● **TASK INSTRUCTIONS**
Skip the pictures and write out, word for word, the lines below from the one with "Cuba Revealed" through the one with "If your business", inclusive.
*** Opening of GIVEN DATA ***
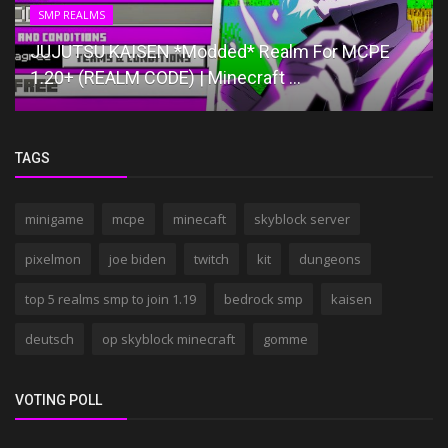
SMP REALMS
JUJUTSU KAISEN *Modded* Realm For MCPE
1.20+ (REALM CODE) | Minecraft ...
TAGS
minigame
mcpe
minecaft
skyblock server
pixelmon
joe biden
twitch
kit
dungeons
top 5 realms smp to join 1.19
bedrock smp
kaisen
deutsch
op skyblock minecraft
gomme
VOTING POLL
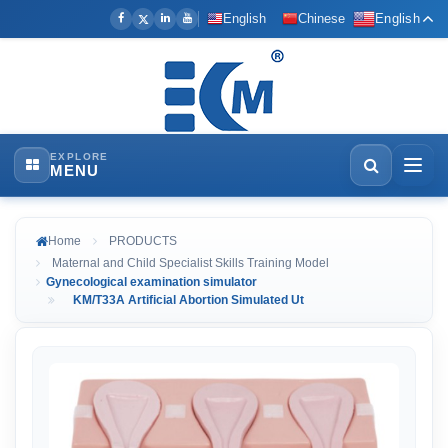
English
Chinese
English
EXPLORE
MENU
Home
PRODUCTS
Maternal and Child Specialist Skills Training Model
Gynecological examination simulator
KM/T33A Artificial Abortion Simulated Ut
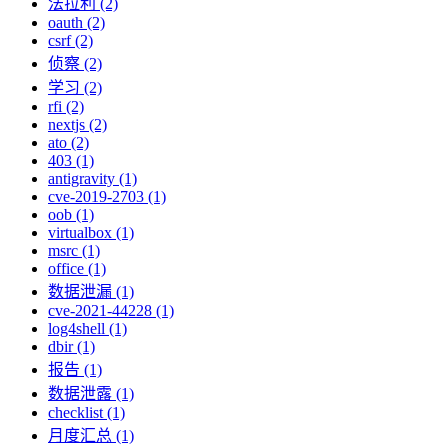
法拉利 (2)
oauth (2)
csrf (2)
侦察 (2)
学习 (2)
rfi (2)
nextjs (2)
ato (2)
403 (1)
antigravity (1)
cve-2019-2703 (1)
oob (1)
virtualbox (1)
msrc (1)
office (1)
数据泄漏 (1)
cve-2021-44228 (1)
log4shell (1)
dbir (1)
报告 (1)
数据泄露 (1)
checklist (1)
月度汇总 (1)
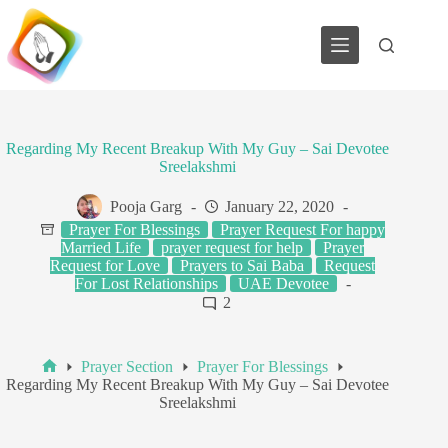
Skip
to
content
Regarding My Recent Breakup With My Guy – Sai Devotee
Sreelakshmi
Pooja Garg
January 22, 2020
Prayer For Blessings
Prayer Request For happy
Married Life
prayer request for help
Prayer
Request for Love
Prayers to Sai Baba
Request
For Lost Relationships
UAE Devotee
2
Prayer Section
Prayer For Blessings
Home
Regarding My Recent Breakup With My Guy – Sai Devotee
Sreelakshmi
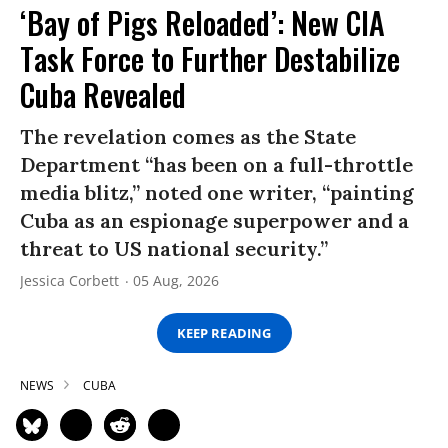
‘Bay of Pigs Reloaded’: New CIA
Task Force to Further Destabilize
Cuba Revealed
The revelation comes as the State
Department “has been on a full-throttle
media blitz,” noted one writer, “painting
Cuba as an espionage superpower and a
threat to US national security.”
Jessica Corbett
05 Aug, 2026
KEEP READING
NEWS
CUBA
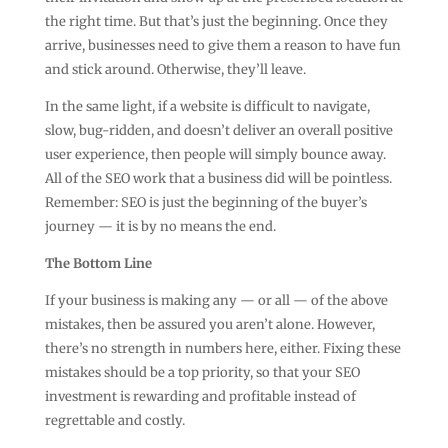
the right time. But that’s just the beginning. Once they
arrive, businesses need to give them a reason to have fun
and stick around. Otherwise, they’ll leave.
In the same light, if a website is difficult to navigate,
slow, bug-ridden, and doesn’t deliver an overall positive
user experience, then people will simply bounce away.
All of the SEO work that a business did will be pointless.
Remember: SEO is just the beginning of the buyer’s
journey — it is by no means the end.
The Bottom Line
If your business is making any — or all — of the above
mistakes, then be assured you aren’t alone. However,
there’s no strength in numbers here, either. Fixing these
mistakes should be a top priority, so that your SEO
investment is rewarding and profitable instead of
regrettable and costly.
*** Close of GIVEN DATA ***
● **EXERCISE RESPONSE**
Cuba Revealed
The revelation comes as the State
Department “has been on a full-throttle
media blitz,” noted one writer, “painting
Cuba as an espionage superpower and a
threat to US national security.”
Jessica Corbett
05 Aug, 2026
KEEP READING
NEWS
CUBA
the right time. But that’s just the beginning. Once they
arrive, businesses need to give them a reason to have fun
and stick around. Otherwise, they’ll leave.
In the same light, if a website is difficult to navigate,
slow, bug-ridden, and doesn’t deliver an overall positive
user experience, then people will simply bounce away.
All of the SEO work that a business did will be pointless.
Remember: SEO is just the beginning of the buyer’s
journey — it is by no means the end.
The Bottom Line
If your business is making any — or all — of the above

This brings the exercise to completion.